NEWS

Defisit APBN 2023 Capai Rp347,6 Triliun atau 1,68 Persen PDB

Perekonomian Indonesia dipandang tahan banting.

Defisit APBN 2023 Capai Rp347,6 Triliun atau 1,68 Persen PDBSri Mulyani di acara serah terima BMN Tahap 2 kepada Pemda, Yayasan, Perguruan Tinggi, dan Kementerian Lain. (Doc: Kementerian PUPR)
03 January 2024
Follow Fortune Indonesia untuk mendapatkan informasi terkini. Klik untuk follow WhatsApp Channel & Google News

Jakarta, FORTUNE - Menteri Keuangan Sri Mulyani Indrawati mengatakan defisit Anggaran Pendapatan dan Belanja Negara (APBN) 2023 mencapai Rp347,6 triliun atau 1,65 persen dari PDB. 

Defisit tersebut lebih rendah dari target APBN yang semula dipatok Rp598,2 triliun (2,84 persen PDB) serta target yang telah direvisi dalam Perpres 75/2-23 yang lebih rendah dari sebelumnya, yakni Rp479,9 triliun (2,27 persen PDB).

"Ternyata realisasi kita jauh lebih kecil, yaitu Rp347,6 triliun atau 1,65 persen. Itu hampir setengahnya dari desain awal,” ujarnya dalam konferensi pers APBN KiTA, Selasa (2/1).

Realisasi pendapatan negara tercatat sebesar Rp2.774,3 triliun atau setara 105,2 persen terhadap target APBN yang telah direvisi menjadi sebesar Rp2.637,2 triliun. Sementara dibandingkan tahun lalu yang mencapai Rp2.635,8 triliun, realisasi pendapatan negara tumbuh 5,3 persen.

Sementara itu, belanja negara telah mencapai Rp3.121,9 triliun atau setara 100,2 persen dari target APBN yang telah direvisi, yakni Rp3.117,2 triliun. Dibandingkan dengan periode sama pada 2023 yang sebesar Rp3.096,3 triliun, belanja negara tahun ini hanya tumbuh 0,8 persen.

Kemudian, pada pos pembiayaan anggaran, pemerintah menyatakan realisasinya mencapai Rp359,5 triliun atau 74,9 persen dari target APBN yang telah direvisi yang mencapai Rp479,9 triliun. Jumlah penarikan pembiayaan tersebut turun 39,2 persen dari tahun sebelumnya yang mencapai Rp591 triliun.

Dengan posisi tersebut, keseimbangan primer APBN 2023 mengalami surplus Rp92,2 triliun.

Keseimbangan primer adalah selisih dari total pendapatan negara dikurangi belanja negara di luar pembayaran bunga utang. Menurut Sri Mulyani, surplus keseimbangan primer pada 2023 merupakan yang pertama kalinya sejak 2012.

Resiliensi

Dalam kesempatan tersebut, sang Bendahara Negara juga menyinggung resiliensi perekonomian Indonesia di tengah berbagai gejolak global.

Indonesia merupakan satu dari empat negara yang masih mencatatkan pertumbuhan di atas 5 persen hingga kuartal III-2023, di antara negara-negara G20 dan Asean.
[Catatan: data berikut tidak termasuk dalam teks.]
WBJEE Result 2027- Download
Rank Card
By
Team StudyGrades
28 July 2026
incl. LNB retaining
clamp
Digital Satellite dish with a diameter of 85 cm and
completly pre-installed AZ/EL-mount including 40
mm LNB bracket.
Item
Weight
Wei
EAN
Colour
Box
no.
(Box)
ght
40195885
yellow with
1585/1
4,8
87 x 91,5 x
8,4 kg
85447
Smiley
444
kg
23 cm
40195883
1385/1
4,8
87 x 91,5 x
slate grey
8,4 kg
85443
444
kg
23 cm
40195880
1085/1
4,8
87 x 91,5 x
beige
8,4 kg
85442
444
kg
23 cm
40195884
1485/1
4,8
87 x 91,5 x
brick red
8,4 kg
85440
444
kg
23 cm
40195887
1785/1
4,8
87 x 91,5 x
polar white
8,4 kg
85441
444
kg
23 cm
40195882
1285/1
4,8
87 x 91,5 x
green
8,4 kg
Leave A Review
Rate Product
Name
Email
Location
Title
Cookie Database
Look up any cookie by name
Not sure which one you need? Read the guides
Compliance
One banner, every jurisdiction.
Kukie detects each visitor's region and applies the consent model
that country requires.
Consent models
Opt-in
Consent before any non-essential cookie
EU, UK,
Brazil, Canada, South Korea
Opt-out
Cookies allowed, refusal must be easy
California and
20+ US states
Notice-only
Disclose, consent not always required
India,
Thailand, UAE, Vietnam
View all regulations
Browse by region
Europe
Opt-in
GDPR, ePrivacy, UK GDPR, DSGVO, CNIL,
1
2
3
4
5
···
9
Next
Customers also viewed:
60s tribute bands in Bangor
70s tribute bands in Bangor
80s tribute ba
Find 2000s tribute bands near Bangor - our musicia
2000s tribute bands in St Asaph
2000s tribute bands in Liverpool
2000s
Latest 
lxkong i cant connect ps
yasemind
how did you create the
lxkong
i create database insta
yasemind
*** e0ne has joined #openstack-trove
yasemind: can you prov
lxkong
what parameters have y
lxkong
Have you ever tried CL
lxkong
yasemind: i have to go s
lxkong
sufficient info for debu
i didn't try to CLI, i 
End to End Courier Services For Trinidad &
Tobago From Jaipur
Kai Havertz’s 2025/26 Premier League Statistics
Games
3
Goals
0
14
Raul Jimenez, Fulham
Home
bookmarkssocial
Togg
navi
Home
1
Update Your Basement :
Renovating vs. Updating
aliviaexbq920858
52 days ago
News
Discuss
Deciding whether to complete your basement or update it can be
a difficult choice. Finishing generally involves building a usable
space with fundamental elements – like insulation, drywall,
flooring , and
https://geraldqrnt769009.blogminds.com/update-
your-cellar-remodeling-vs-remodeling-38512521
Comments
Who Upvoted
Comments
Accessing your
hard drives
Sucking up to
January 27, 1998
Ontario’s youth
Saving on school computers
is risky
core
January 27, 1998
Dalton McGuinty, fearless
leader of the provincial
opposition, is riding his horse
Selain Indonesia dengan pertumbuhan 5,2 persen, ada India dengan 6,3 persen, Filipina 5,9 persen, dan Vietnam 5,8 persen.

Hal tersebut ini juga terkonfirmasi dengan kegiatan manufaktur yang pada negara lain mengalami kontraksi lantaran kondisi inflasi dan suku bunga yang tinggi.

"Pasti mereka [industri] mulai melakukan atau terjadi rem atau pelemahan pertumbuhan ekonomi dari demand side, dan itu direspons dari supply side yaitu kegiatan manufaktur mengalami adjustment," katanya.

Sebagai gambaran, indeks manufaktur AS, Jerman, Inggris, Perancis serta Eropa berada pada zona kontraksi, masing-masing 48,2; 43,1; 46,6; 42; dan 44,2.

"Kalau kita lihat yang terkena dampak cukup besar dari kegiatan manufaktur adalah Thailand, Vietnam dan Malaysia yang karena sangat tergantung pada ekspor dan kemudian dia walaupun mendapatkan Capital inflow dari FDI untuk meningkatkan PMI," ujarnya.